=== The task ===
Extract every line in the listing below that contains the string "портал", matching case.

Records for processing section start

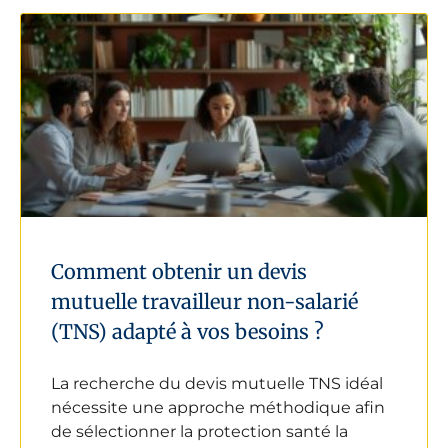
Comment obtenir un devis
mutuelle travailleur non-salarié
(TNS) adapté à vos besoins ?
La recherche du devis mutuelle TNS idéal
nécessite une approche méthodique afin
de sélectionner la protection santé la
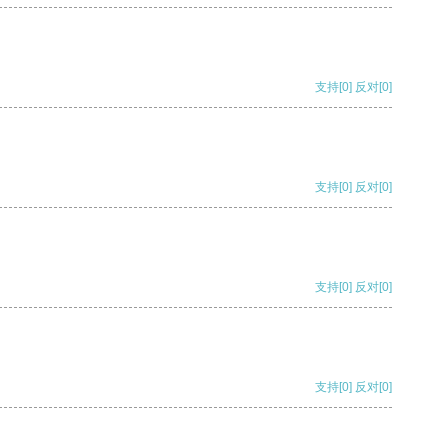
支持
[0]
反对
[0]
支持
[0]
反对
[0]
支持
[0]
反对
[0]
支持
[0]
反对
[0]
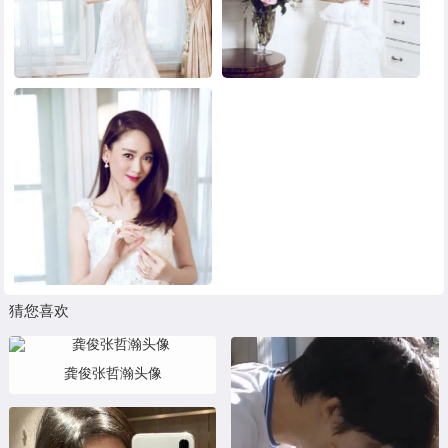
猜您喜欢
龚俊张哲瀚头像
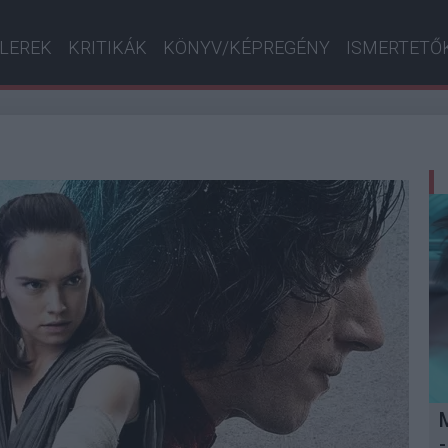
ILEREK
KRITIKÁK
KÖNYV/KÉPREGÉNY
ISMERTETŐ
-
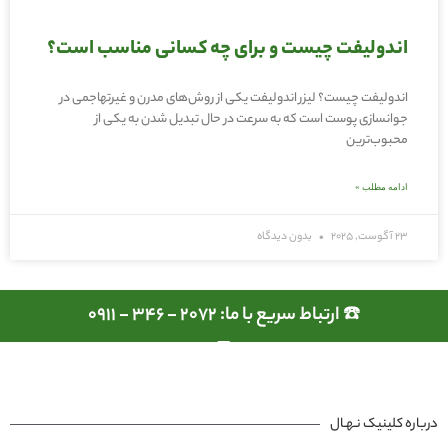
اندولیفت چیست و برای چه کسانی مناسب است؟
اندولیفت چیست؟ لیزر اندولیفت یکی از روش‌های مدرن و غیرتهاجمی در
جوانسازی پوست است که به سرعت در حال تبدیل شدن به یکی از
محبوب‌ترین
ادامه مطلب »
23 آگوست, 2025
بدون دیدگاه
☎️ ارتباط سریع با ما: 2072 - 346 - 0911
درباره کلینیک نـهـال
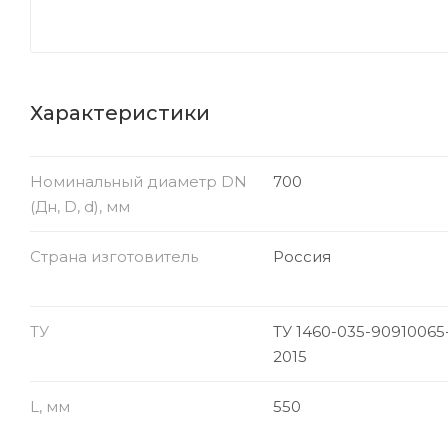
Характеристики
Номинальный диаметр DN
700
(Дн, D, d), мм
Страна изготовитель
Россия
ТУ
ТУ 1460-035-90910065
2015
L, мм
550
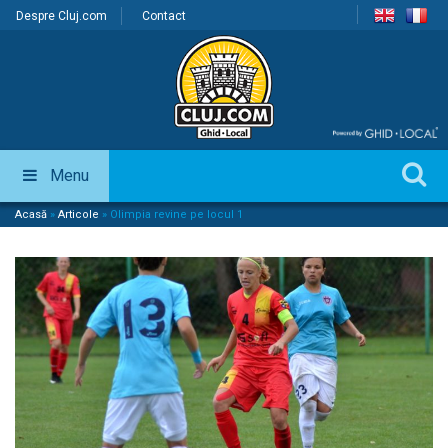
Despre Cluj.com
Contact
Menu
Acasă
»
Articole
»
Olimpia revine pe locul 1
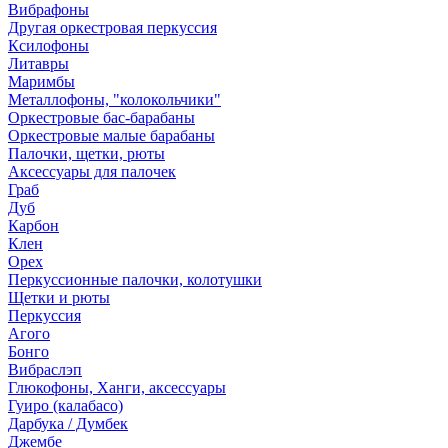
Вибрафоны
Другая оркестровая перкуссия
Ксилофоны
Литавры
Маримбы
Металлофоны, "колокольчики"
Оркестровые бас-барабаны
Оркестровые малые барабаны
Палочки, щетки, рюты
Аксессуары для палочек
Граб
Дуб
Карбон
Клен
Орех
Перкуссионные палочки, колотушки
Щетки и рюты
Перкуссия
Агого
Бонго
Вибраслэп
Глюкофоны, Ханги, аксессуары
Гуиро (калабасо)
Дарбука / Думбек
Джембе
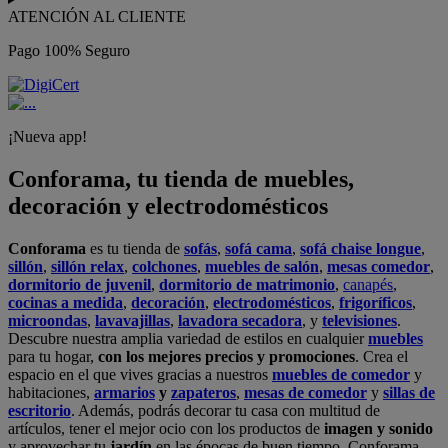
ATENCIÓN AL CLIENTE
Pago 100% Seguro
¡Nueva app!
Conforama, tu tienda de muebles,
decoración y electrodomésticos
Conforama
es tu tienda de
sofás
,
sofá cama
,
sofá chaise longue
,
sillón
,
sillón relax
,
colchones
,
muebles de salón
,
mesas comedor
,
dormitorio de juvenil
,
dormitorio de matrimonio
,
canapés
,
cocinas a medida
,
decoración
,
electrodomésticos
,
frigoríficos
,
microondas
,
lavavajillas
,
lavadora secadora
, y
televisiones
.
Descubre nuestra amplia variedad de estilos en cualquier
muebles
para tu hogar,
con los mejores precios y promociones
. Crea el
espacio en el que vives gracias a nuestros
muebles de comedor
y
habitaciones,
armarios
y
zapateros
,
mesas de comedor
y
sillas de
escritorio
. Además, podrás decorar tu casa con multitud de
artículos, tener el mejor ocio con los productos de
imagen y sonido
y aprovechar tu
jardín
en las épocas de buen tiempo. Conforama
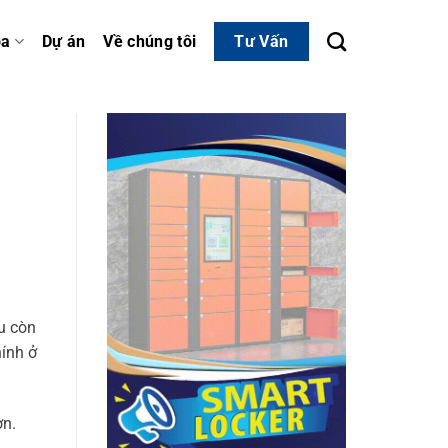
óa
Dự án
Về chúng tôi
Tư Vấn
u còn
hính ở
ơn.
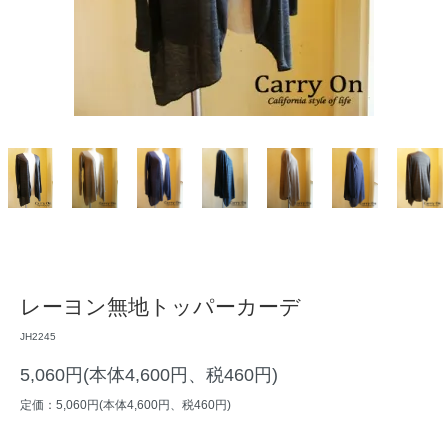
レーヨン無地トッパーカーデ
JH2245
5,060円(本体4,600円、税460円)
定価：5,060円(本体4,600円、税460円)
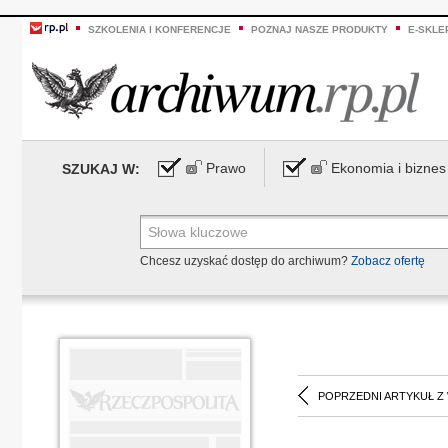
SZKOLENIA I KONFERENCJE
POZNAJ NASZE PRODUKTY
E-SKLE
Prawo
Ekonomia i biznes
SZUKAJ W:
Chcesz uzyskać dostęp do archiwum?
Zobacz ofertę
POPRZEDNI ARTYKUŁ Z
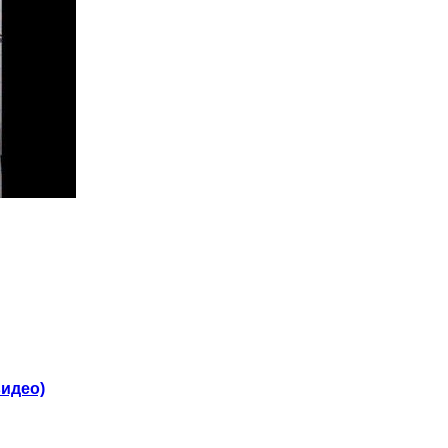
видео)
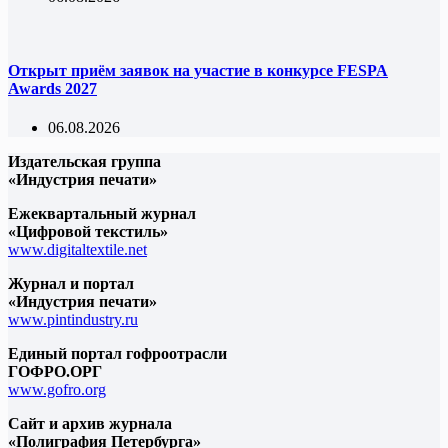
Открыт приём заявок на участие в конкурсе FESPA
Awards 2027
06.08.2026
Издательская группа
«Индустрия печати»
Ежеквартальный журнал
«Цифровой текстиль»
www.digitaltextile.net
Журнал и портал
«Индустрия печати»
www.pintindustry.ru
Единый портал гофроотрасли
ГОФРО.ОРГ
www.gofro.org
Сайт и архив журнала
«Полиграфия Петербурга»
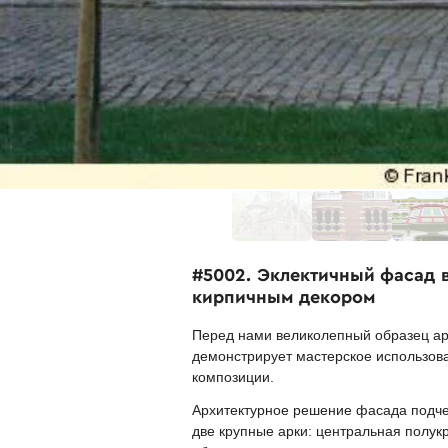
#5002. Эклектичный фасад 
кирпичным декором
Перед нами великолепный образец арх
демонстрирует мастерское использова
композиции.
Архитектурное решение фасада подч
две крупные арки: центральная полук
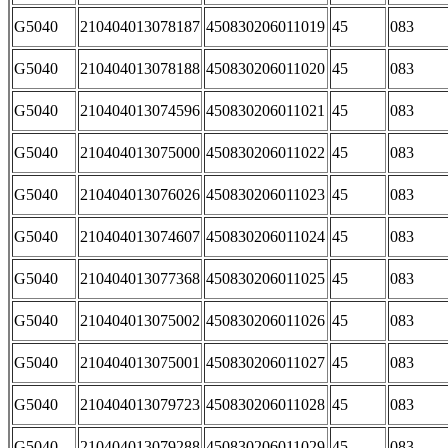
G5040
210404013078187
450830206011019
45
083
G5040
210404013078188
450830206011020
45
083
G5040
210404013074596
450830206011021
45
083
G5040
210404013075000
450830206011022
45
083
G5040
210404013076026
450830206011023
45
083
G5040
210404013074607
450830206011024
45
083
G5040
210404013077368
450830206011025
45
083
G5040
210404013075002
450830206011026
45
083
G5040
210404013075001
450830206011027
45
083
G5040
210404013079723
450830206011028
45
083
G5040
210404013079288
450830206011029
45
083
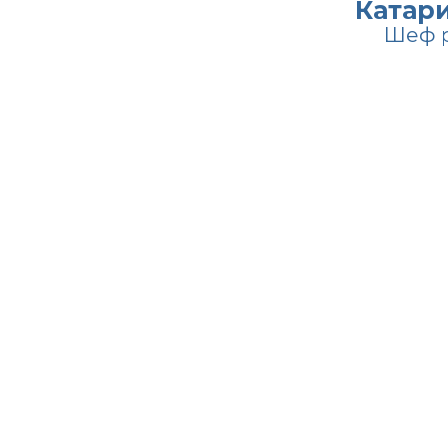
Катар
Шеф 
Библиотека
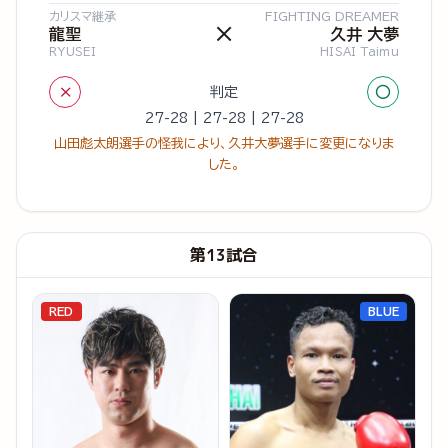
カリスマ継承
FIGHTING DREAMER
×
龍聖
久井 大夢
RYUSEI
HISAI Taimu
×
○
判定
27-28 | 27-28 | 27-28
山田彪太朗選手の怪我により、久井大夢選手に変更になりま
した。
第13試合
RED
BLUE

Records for processing section end

=== Your solution ===
Журнал и портал
Единый портал гофроотрасли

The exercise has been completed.